* [SET PROBLEM]: Reproduce the lines below verbatim for every item, keeping each rank and name unchanged.

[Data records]
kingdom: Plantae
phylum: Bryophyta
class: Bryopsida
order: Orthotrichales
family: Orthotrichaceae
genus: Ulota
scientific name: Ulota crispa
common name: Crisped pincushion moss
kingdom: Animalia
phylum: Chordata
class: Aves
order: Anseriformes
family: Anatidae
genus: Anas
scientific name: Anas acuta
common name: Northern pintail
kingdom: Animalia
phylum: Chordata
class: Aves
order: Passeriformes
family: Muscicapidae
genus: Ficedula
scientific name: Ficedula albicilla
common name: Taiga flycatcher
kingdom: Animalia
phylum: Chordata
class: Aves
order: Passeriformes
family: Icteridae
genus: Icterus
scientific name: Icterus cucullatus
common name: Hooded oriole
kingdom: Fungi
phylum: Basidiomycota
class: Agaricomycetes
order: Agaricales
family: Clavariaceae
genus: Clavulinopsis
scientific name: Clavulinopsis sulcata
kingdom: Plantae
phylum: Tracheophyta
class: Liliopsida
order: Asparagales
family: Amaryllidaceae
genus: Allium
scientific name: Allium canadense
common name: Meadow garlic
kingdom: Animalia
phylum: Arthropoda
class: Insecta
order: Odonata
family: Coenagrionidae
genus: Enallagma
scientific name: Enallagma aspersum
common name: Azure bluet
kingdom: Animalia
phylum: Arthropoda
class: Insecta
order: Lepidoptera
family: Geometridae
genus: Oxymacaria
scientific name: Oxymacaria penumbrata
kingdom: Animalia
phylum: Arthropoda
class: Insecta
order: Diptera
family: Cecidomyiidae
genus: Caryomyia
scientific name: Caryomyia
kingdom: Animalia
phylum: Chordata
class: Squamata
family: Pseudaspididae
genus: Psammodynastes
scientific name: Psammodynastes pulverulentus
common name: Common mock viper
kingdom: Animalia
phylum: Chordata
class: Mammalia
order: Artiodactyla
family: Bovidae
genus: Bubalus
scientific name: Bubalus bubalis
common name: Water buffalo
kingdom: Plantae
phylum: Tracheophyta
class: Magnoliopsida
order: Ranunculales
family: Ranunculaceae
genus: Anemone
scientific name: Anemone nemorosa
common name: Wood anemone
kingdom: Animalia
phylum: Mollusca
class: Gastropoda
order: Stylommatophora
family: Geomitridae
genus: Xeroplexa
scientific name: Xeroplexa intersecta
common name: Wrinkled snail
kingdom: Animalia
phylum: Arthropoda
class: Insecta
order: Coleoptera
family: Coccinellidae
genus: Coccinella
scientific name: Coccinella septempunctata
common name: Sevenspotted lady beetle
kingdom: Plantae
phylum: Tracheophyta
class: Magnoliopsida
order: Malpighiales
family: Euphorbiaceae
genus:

* [RESPONSE TO THE EXERCISE]:
kingdom: Plantae
phylum: Bryophyta
class: Bryopsida
order: Orthotrichales
family: Orthotrichaceae
genus: Ulota
scientific name: Ulota crispa
common name: Crisped pincushion moss
kingdom: Animalia
phylum: Chordata
class: Aves
order: Anseriformes
family: Anatidae
genus: Anas
scientific name: Anas acuta
common name: Northern pintail
kingdom: Animalia
phylum: Chordata
class: Aves
order: Passeriformes
family: Muscicapidae
genus: Ficedula
scientific name: Ficedula albicilla
common name: Taiga flycatcher
kingdom: Animalia
phylum: Chordata
class: Aves
order: Passeriformes
family: Icteridae
genus: Icterus
scientific name: Icterus cucullatus
common name: Hooded oriole
kingdom: Fungi
phylum: Basidiomycota
class: Agaricomycetes
order: Agaricales
family: Clavariaceae
genus: Clavulinopsis
scientific name: Clavulinopsis sulcata
kingdom: Plantae
phylum: Tracheophyta
class: Liliopsida
order: Asparagales
family: Amaryllidaceae
genus: Allium
scientific name: Allium canadense
common name: Meadow garlic
kingdom: Animalia
phylum: Arthropoda
class: Insecta
order: Odonata
family: Coenagrionidae
genus: Enallagma
scientific name: Enallagma aspersum
common name: Azure bluet
kingdom: Animalia
phylum: Arthropoda
class: Insecta
order: Lepidoptera
family: Geometridae
genus: Oxymacaria
scientific name: Oxymacaria penumbrata
kingdom: Animalia
phylum: Arthropoda
class: Insecta
order: Diptera
family: Cecidomyiidae
genus: Caryomyia
scientific name: Caryomyia
kingdom: Animalia
phylum: Chordata
class: Squamata
family: Pseudaspididae
genus: Psammodynastes
scientific name: Psammodynastes pulverulentus
common name: Common mock viper
kingdom: Animalia
phylum: Chordata
class: Mammalia
order: Artiodactyla
family: Bovidae
genus: Bubalus
scientific name: Bubalus bubalis
common name: Water buffalo
kingdom: Plantae
phylum: Tracheophyta
class: Magnoliopsida
order: Ranunculales
family: Ranunculaceae
genus: Anemone
scientific name: Anemone nemorosa
common name: Wood anemone
kingdom: Animalia
phylum: Mollusca
class: Gastropoda
order: Stylommatophora
family: Geomitridae
genus: Xeroplexa
scientific name: Xeroplexa intersecta
common name: Wrinkled snail
kingdom: Animalia
phylum: Arthropoda
class: Insecta
order: Coleoptera
family: Coccinellidae
genus: Coccinella
scientific name: Coccinella septempunctata
common name: Sevenspotted lady beetle
kingdom: Plantae
phylum: Tracheophyta
class: Magnoliopsida
order: Malpighiales
family: Euphorbiaceae
genus:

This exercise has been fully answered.